Crónica de una ciudad que se apaga por el virus
CHICAGO, EU.— Voy caminando por las calles de Chicago y parece que estoy viendo una película de ciencia ficción: ahí está la magnífica metrópolis con su muestrario arquitectónico en rascacielos, sus calles anchas y sus puentes de piedra y acero, el lago a un lado, los semáforos siguen cambiando las luces y están encendidos los letreros de tiendas y restaurantes. Pero no hay nadie. Clásica escena después de que la vida cotidiana se extinguió por una fuerza inexplicable que abdujo, desintegró, aniquiló a los seres humanos.
Pero sí hay seres humanos. Es sólo que están todos encerrados. Nadie sale a la calle y eso es muy raro. En la atmósfera hay una pesadez que combina miedo e incertidumbre. Pasan muy pocos vehículos y los camiones del transporte público circulan literalmente sin pasajeros. Las tiendas están cerradas, los cafés están cerrados, no hay turistas con bolsas del shopping ni ejecutivos atados al celular andando a toda prisa para llegar a tiempo al trabajo. Algunos restaurantes tienen abierta la puerta de atrás para que recojan los pedidos para llevar. No hay béisbol en el estado de los Cachorros ni quien se acerque a la arena de básquet de los Toros. Me acaban de avisar del hotel que mañana me tengo que ir porque van a cerrar un mes.
Todo está parado porque así lo ordenaron las autoridades a consecuencia del coronavirus. Una ciudad así de magnífica, sin volumen, como paralizada.
Illinois no es una de las cuatro entidades en alarma porque se desató la pandemia en Estados Unidos, pero sí está justo en el peldaño anterior a la emergencia. Y está todo cerrado para evitar que se propague el Covid-19 y colapse el sistema de salud, como sucedió en Italia. Las ciudades del mundo se están apagando no para que no se contagien sus ciudadanos —porque saben que el contagio sucederá irremediablemente— sino para que no se contagien todos al mismo tiempo, porque entonces habrá más muertes porque no serán suficientes las camas de terapia intensiva ni los instrumentos de apoyo respiratorio. El “distanciamiento social” sirve para esparcir los casos en el tiempo y así minimizar las fatalidades.
Me topo con una cuadrilla de jardineros. Mexicanos los cuatro. Es hasta poético: están quitando la decoración navideña de la legendaria Michigan Avenue y aprovechan para echar tierra fresca en las banquetas “para que ya empiecen a salir las flores de primavera”, me dice el jefe de ellos. Parece que son los únicos que salieron a trabajar. Y eso lo vuelve todavía más raro: no hay nadie haciendo nada, excepto cuatro jardineros mexicanos preparándose para la primavera.

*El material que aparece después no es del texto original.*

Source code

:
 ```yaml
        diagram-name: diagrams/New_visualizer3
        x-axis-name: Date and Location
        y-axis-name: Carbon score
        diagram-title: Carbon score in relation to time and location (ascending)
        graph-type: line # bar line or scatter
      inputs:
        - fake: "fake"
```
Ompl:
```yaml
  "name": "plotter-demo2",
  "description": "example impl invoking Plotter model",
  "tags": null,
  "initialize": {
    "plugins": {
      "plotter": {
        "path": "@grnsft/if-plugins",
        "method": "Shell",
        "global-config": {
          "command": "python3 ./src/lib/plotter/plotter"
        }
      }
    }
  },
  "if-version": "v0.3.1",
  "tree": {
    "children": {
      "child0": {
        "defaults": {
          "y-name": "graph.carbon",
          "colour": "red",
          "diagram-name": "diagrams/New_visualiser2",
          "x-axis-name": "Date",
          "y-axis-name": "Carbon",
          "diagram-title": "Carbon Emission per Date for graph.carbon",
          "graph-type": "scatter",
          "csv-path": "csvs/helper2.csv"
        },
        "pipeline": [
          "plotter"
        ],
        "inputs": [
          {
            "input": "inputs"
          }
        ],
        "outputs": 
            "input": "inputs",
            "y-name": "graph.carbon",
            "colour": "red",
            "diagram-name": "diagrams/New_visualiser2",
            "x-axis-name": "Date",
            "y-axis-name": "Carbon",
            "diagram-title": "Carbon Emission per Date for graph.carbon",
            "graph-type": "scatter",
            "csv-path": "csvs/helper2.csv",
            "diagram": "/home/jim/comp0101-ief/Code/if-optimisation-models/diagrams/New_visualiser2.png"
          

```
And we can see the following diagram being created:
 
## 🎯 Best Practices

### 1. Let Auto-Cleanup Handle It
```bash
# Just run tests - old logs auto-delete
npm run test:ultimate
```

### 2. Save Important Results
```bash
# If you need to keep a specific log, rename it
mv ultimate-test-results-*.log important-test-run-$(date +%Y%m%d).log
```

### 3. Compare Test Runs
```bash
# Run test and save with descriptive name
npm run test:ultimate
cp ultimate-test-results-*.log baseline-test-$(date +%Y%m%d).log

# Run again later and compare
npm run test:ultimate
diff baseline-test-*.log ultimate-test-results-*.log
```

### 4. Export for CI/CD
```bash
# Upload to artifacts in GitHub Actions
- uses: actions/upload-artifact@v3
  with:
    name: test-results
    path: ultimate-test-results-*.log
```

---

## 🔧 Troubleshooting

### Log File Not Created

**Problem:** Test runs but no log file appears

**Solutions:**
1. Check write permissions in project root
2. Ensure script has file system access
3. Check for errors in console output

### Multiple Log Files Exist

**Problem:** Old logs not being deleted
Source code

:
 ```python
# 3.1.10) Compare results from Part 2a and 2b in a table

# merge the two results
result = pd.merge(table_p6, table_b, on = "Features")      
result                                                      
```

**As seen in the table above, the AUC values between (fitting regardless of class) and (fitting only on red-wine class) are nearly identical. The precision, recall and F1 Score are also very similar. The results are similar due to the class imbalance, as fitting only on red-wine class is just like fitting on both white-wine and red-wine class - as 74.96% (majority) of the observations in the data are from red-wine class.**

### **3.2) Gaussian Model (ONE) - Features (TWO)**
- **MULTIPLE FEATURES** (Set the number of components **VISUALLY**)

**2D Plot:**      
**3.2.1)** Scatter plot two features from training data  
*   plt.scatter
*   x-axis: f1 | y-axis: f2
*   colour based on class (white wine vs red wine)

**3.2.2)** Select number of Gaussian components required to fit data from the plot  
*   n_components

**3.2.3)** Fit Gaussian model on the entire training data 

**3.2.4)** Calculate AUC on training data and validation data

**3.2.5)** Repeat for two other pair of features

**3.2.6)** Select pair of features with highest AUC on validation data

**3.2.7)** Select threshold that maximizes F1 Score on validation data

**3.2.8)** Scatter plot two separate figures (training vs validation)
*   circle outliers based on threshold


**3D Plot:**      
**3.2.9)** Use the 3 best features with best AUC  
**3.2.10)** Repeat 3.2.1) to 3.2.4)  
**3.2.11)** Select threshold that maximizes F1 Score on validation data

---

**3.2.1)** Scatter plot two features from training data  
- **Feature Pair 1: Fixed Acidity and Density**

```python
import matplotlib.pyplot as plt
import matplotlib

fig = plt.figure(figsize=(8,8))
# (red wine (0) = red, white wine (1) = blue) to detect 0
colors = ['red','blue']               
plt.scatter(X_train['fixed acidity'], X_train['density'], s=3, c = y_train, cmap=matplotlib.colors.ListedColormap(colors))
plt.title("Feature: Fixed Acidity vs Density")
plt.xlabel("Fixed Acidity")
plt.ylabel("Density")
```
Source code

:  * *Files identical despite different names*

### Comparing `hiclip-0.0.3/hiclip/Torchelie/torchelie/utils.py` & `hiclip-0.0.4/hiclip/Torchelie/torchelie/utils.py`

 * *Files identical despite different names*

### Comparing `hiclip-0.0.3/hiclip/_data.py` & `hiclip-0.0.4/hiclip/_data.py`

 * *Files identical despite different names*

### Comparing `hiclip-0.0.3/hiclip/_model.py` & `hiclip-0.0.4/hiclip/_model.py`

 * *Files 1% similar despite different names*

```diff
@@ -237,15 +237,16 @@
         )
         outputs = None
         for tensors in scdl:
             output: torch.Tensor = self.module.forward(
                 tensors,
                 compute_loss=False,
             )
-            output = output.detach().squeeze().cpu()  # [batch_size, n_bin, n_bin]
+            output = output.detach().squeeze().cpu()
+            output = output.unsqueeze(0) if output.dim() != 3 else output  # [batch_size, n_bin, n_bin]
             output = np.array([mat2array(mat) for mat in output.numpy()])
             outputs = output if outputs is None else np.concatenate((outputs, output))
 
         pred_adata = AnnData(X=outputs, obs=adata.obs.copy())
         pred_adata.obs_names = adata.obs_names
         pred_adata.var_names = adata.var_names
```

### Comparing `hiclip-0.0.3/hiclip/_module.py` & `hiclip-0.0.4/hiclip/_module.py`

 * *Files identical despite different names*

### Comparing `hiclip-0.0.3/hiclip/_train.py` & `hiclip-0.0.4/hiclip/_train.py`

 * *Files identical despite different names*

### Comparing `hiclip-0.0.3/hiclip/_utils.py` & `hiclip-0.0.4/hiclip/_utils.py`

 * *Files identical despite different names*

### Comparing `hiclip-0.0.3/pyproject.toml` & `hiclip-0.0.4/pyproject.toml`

El miedo al virus se combina con el miedo al desastre económico. El miedo a la enfermedad y el medio a perder el trabajo. Se colapsan los sistemas de salud pública tanto como las bolsas. Y todo mundo sabe que es solo cuestión de tiempo para que ese colapso, que puede resultar inicialmente tan ajeno, impacte en nuestra vida más cotidiana.
Es hoy Chicago. Y así va a ser México en unos días.